L’industria tv americana degli anni 60: assalto al cinema

Di fatto le major companies trovano in questa dimensione il modo di rigenerarsi: perché durante gli anni 60, specie nella loro seconda metà, la televisione arriva a destrutturare i generi classici del cinema che a sua volta, attraverso le sue qualità professionali e tecniche, affina, perfeziona e arricchisce il manufatto televisivo, rendendolo ancora più fruibile. Una sintesi della relazione, più o meno volontaria, fra i due mezzi è il Tv-Movie e, ancor meglio, l’opera seriale. Difficile non pensare allo stato delle cose dei giorni nostri: perché in definitiva, giusto alla fine dei 60’s, il panorama televisivo si dilata a tal punto da egemonizzare l’immaginario collettivo sintetizzando spettacolo e informazione (cf. Andrea Martini e Vito Zagarrio), in questo soverchiando e addirittura oscurando il cinema. Anzi divorandolo e incorporandolo, fino a trasformarlo in un proprio segmento, aprendo le porte a quella serialità che diventa paradigmatica di una produzione cinematografica – con studios e compagnia –  integrata alle urgenze del network (oggi piattaforma o più genericamente rete).

Allineati al distributore: accanto al thriller non manca l’ironia

Impressiona, in una certo senso, l’attualità di questa circostanza storica e industriale. E offrirebbe anche qualche spunto d’ottimismo se si ricordasse che proprio nella sua fase più declinante e in un certo senso drammatica in termini di riproducibilità – fra telefilm, serie e film pilota – il cinema americano riesce a plasmare una nuova generazione di autori dal tratto, sì, comune della formazione televisiva, ma capaci, proprio nell’acquisito rigore e finalizzazione del proprio lavoro, di riaccendere un settore spento scrivendo così la storia della New Hollywood. Anche con opere come Duel, bassissimo costo e risultato esplosivo, prodotto-tipo di una entusiasmante renaissance creativa e di un nuovo orizzonte espressivo.

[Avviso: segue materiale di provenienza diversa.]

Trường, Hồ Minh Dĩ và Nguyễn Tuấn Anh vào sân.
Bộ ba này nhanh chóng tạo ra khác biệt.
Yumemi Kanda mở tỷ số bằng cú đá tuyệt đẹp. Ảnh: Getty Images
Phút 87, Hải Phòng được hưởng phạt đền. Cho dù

La risposta ad un pubblico che vuole tornare nelle sale

Poi mettiamoci dentro, infilandoci nel sociale, l’indotto ideologico dell’America del Vietnam e il gioco è fatto nello spazio dell’area “indipendente” e dei suoi giovani autori aderenti ai temi della conflittualità, del presente storico e del realismo: con piena consapevolezza, tuttavia, dei principii inderogabili che regolano le leggi del circuito commerciale. È la giusta risposta alla domanda di un pubblico che chiede di essere recuperato alla sala, specie quello metropolitano che nell’America degli anni Sessanta ha cercato nel cinema delle risposte mai trovate a proposito di vecchi divi portatori di “buoni sentimenti” oramai sorpassati; di ruoli militari e polizieschi da sottoporre a revisione critica; di presa d’atto del processo irreversibile verso l’era postindustriale; dell’accettazione di un diverso sistema di vita e di valori e via così. Temi meno inseguiti nella grande provincia d’America, dove tuttavia (e basterebbe citare il nostro Duel oltre Easy Rider, Punto Zero di Richard C. Sarafian, 1971, il futuro Convoy di Sam Pekhinpah, 1978 e altri film) si prende atto che il nuovo road movie decreta la morte dell’antico territorio in chiave western e si prende il diritto di occuparlo con differenti oggetti (meccanici) e soggetti (realisticamente umani). Fermo restando che i sentieri polverosi percorsi da carri, diligenze e cavalli nel mito americano resteranno per sempre il nucleo che tutto ha generato.